15.6 The other party shall indemnify Alliance Automotive against any claims by it or third parties caused by a defect in the product which is partly caused by conduct of the other party or its subordinates.

15.7 If in any legal proceedings any provision set forth in this Article is held to be unreasonably onerous, Alliance Automotive shall be entitled to compensation only for damages for which Alliance Automotive is insured and up to the maximum for which Alliance Automotive is insured, or for which Alliance Automotive should reasonably have insured itself, also taking into account relevant industry practices.

16 INTELLECTUAL PROPERTY RIGHTS

16.1 Alliance Automotive shall retain all intellectual property rights (including copyright, patent rights, trademark rights, design rights, etc.) in all its designs, drawings, writings, software, data or other information carriers, quotations, images, sketches, models, etc., unless the parties agree otherwise in writing.

16.2 Without the express written consent of Alliance Automotive, the rights referred to in the preceding paragraph may not be copied, shown and/or made available to third parties or used in any manner other than the manner of use as agreed with Alliance Automotive and/or for any purpose other than that for which they were given in use.

16.3 The other party shall be obliged to keep confidential all confidential information provided by Alliance Automotive to him or any of his subordinates.

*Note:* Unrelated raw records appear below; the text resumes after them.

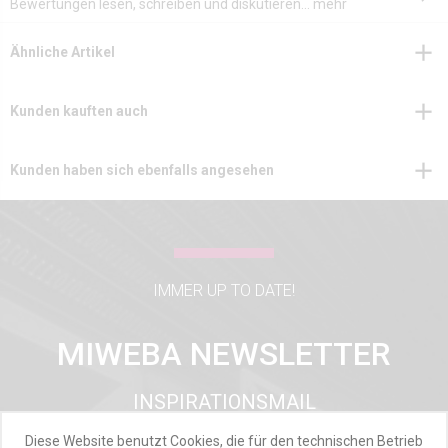
Bewertungen lesen, schreiben und diskutieren...
mehr
Ähnliche Artikel
Kunden kauften auch
Kunden haben sich ebenfalls angesehen
IMMER UP TO DATE!
MIWEBA NEWSLETTER
INSPIRATIONSMAIL
PRODUKTUPDATES
Diese Website benutzt Cookies, die für den technischen Betrieb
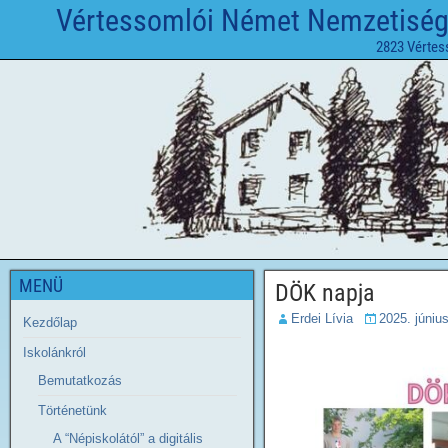
Vértessomlói Német Nemzetiségi 
2823 Vértes
MENÜ
DÖK napja
Erdei Lívia
2025. júniu
Kezdőlap
Iskolánkról
Bemutatkozás
Történetünk
A “Népiskolától” a digitális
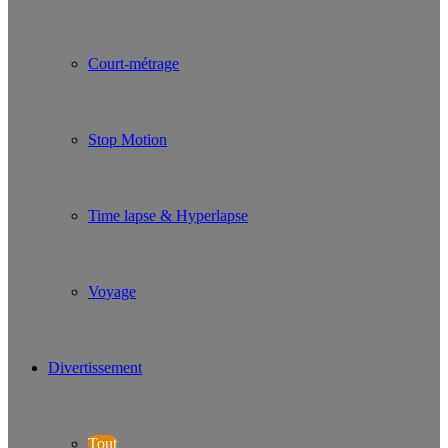
Court-métrage
Stop Motion
Time lapse & Hyperlapse
Voyage
Divertissement
Tout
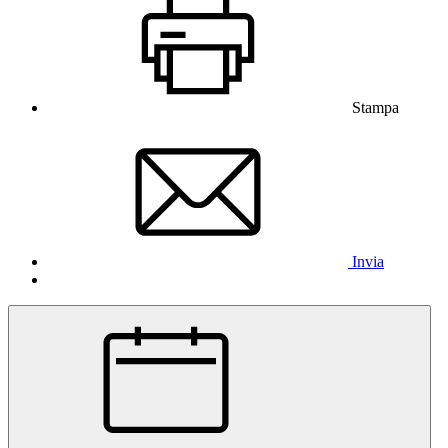
Stampa
Invia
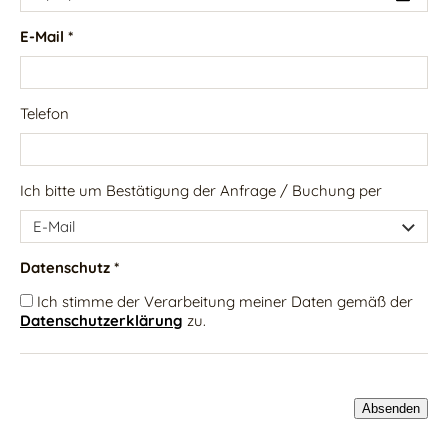
E-Mail *
Telefon
Ich bitte um Bestätigung der Anfrage / Buchung per
Datenschutz *
Ich stimme der Verarbeitung meiner Daten gemäß der
Datenschutzerklärung
zu.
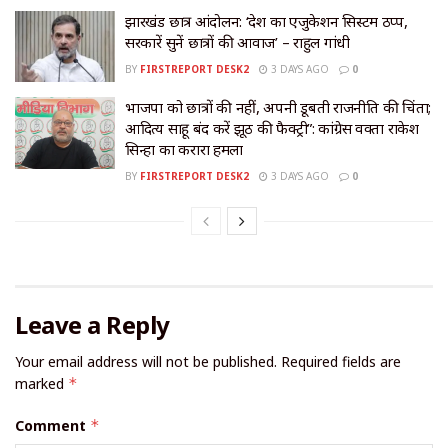
झारखंड छात्र आंदोलन: ‘देश का एजुकेशन सिस्टम ठप्प,
सरकारें सुनें छात्रों की आवाज’ – राहुल गांधी
BY
FIRSTREPORT DESK2
3 DAYS AGO
0
भाजपा को छात्रों की नहीं, अपनी डूबती राजनीति की चिंता;
आदित्य साहू बंद करें झूठ की फैक्ट्री”: कांग्रेस प्रवक्ता राकेश
सिन्हा का करारा हमला
BY
FIRSTREPORT DESK2
3 DAYS AGO
0
Leave a Reply
Your email address will not be published.
Required fields are
marked
*
Comment
*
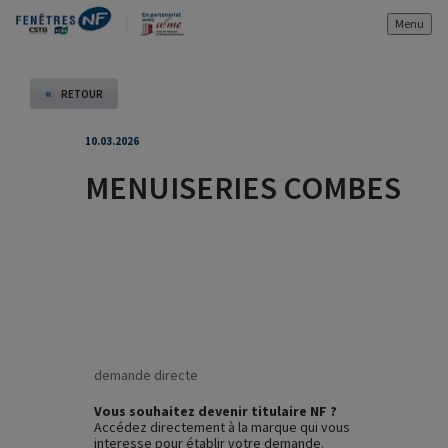
Menu
«
RETOUR
10.03.2026
MENUISERIES COMBES
demande directe
Vous souhaitez devenir titulaire NF ?
Accédez directement à la marque qui vous
interesse pour établir votre demande.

Confidential information shall in any case mean all that to which the provisions of the first paragraph relate, as well as business data of Alliance Automotive. The other party undertakes to impose on its staff and/or third parties involved in the execution of the agreement a written confidentiality obligation of the same scope as this provision.

16.4 Alliance Automotive reserves the right to use any knowledge gained in the execution of the work, including the services provided by Alliance Automotive, for other purposes, provided that no confidential information is disclosed to third parties.

17 DISPUTES AND APPLICABLE LAW

17.1 All disputes, whatever and however named - including those considered as such by only one of the parties - as a result of the agreement or agreements resulting therefrom, between the other party and Alliance Automotive may arise, are subject to the judgment of the District Court Gelderland.

17.2 All agreements, to which these Terms and Conditions of Sale apply in whole or in part, shall be governed exclusively by Dutch law.

17.3 The provisions of the Vienna Sales Convention shall not apply, nor shall any future international regulation on the sale of movable products the effect of which can be excluded by the parties.

 

Alliance Automotive Group Benelux B.V.